I have been tutoring E., a woman who emigrated from Russia roughly six years ago.  Over the summer she took a basic writing course at Hudson Valley Community College.  We worked on her essays, which mostly required grammar changes, including word choices, sentence structure, and subject-verb agreement.  She spoke English well and had no difficulty understanding me.  However, her writing skills needed work.  Thinking back on that class, I wonder if her professor had ESL teaching experience.  I wonder if he knew about E.’s unique situation.  She is definitely a student that could easily slip through the cracks if a professor or a college is not aware of the extra help she needs. 


She seems to be the student Matsuda is talking about and, for me, puts his discussion in tangible terms. 

July 23, 2007

And then there were ten

Posted in English as a second language, Second language learning at 3: 03 pm by MK

When I showed up to teach A. & K. and their family Friday night, only the children and K. were home. However, shortly into the lesson A. came home. And then W. & B., the two Burmese men that live downstairs, showed up. Then five more guys trickled in; I hadn’t met them before but word must be out that there are free English lessons being offered. At one point I shifted my chair to enlarge the circle, looked around at the ten faces surrounding me and mildly panicked.
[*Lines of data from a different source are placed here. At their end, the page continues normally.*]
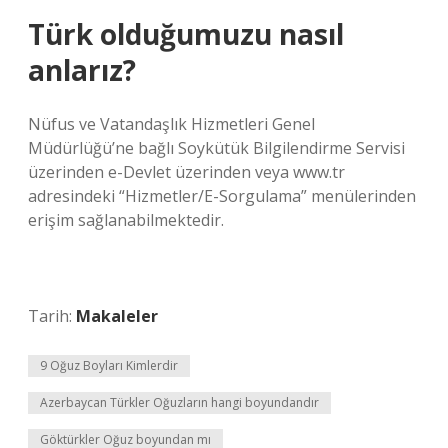
Türk olduğumuzu nasıl
anlarız?
Nüfus ve Vatandaşlık Hizmetleri Genel
Müdürlüğü’ne bağlı Soykütük Bilgilendirme Servisi
üzerinden e-Devlet üzerinden veya www.tr
adresindeki “Hizmetler/E-Sorgulama” menülerinden
erişim sağlanabilmektedir.
Tarih:
Makaleler
9 Oğuz Boyları Kimlerdir
Azerbaycan Türkler Oğuzların hangi boyundandır
Göktürkler Oğuz boyundan mı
Somehow lesson plan ideas for a family of five didn’t seem so transferable to a larger group. But in the end they were. . .
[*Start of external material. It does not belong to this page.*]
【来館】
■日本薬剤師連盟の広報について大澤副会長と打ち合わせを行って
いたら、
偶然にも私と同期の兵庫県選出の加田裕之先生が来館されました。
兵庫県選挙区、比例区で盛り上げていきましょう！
One that worked particularly well: I went around the circle and had each person say three descriptive things about the person sitting next to them. Some of the newcomers were more advanced and had an easier time. For the less advanced, there was a lot of prompting and Burmese translating, but it seemed to work well. Great practice of colors, and articles of clothing.

A. & K.’s case manager stopped by during the lesson. The church across the street has offered her free classroom space to teach English classes. She asked me if I wanted to teach some, and I said sure! If folks are going to be piling into the small apartment, it would be great to have space to work in and a blackboard to use. She also mentioned another English teacher that may be interested in helping–double plus as far as I’m concerned. It would be great to be able to work with someone that has experience I can learn from.
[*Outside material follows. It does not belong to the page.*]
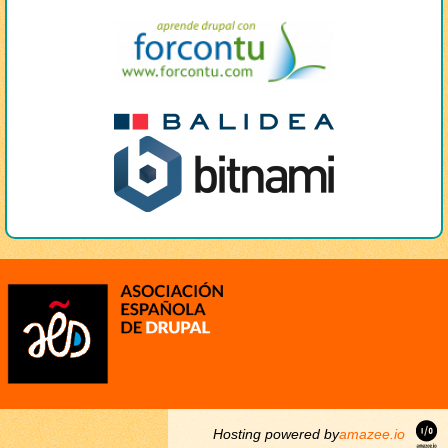
Hosting powered by
amazee.io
Oh, and E. stood me up. But she promises to meet me Wednesday night, so we’ll see.

July 17, 2007

Burmese snakes?

Posted in English as a second language, Second language learning at 7: 56 pm by MK

I swear I couldn’t make this stuff up if I wanted to.

Neighbors Scotty & Franky (and Scotty’s wife Priscella and five children) who live across the street from A. & K. have decided to befriend the family. I came up to the apartment today and outside Scotty had lawnchairs set up and a charcoal grill going with burgers and sausages. It was a whirlwind of kids, meat, and Juicy Juice. Scotty assured me that he’ll keep a close watch on the family. Why? Well, because he’s a good guy, his language is close to theirs with its vowel sounds (he speaks Spanish), and he raises Burmese snakes (says it will give him good insight into the culture). Plus gerbils, hamsters, bunnies….says it’s a regular zoo across the street. He offered to take me over; I politely declined. Okay, all joking aside I’m not sure what Scotty’s all about, but for now I’m going to put aside my impulse to doubt and hope that someone will really be looking out for their welfare. But oh Scotty, how do we explain the concept of halal?

When we finally made it upstairs the lesson went really well. Everyone is really eager to learn, and we had fun with the flashcards I had made. However, I completely underestimated the time I would need–we flew through the flashcards. So, I moved on to a vocabulary lesson of things around the apartment. When we got to silverware, the word “fork” left everyone laughing. Yes, with their accent it sounded like something that is definitely not fork. Of course that would be the one English word they know!

I left them later in the hands of Scotty, saying, “Hello, my name is K. How are you today?” Please let Scotty be a good guy.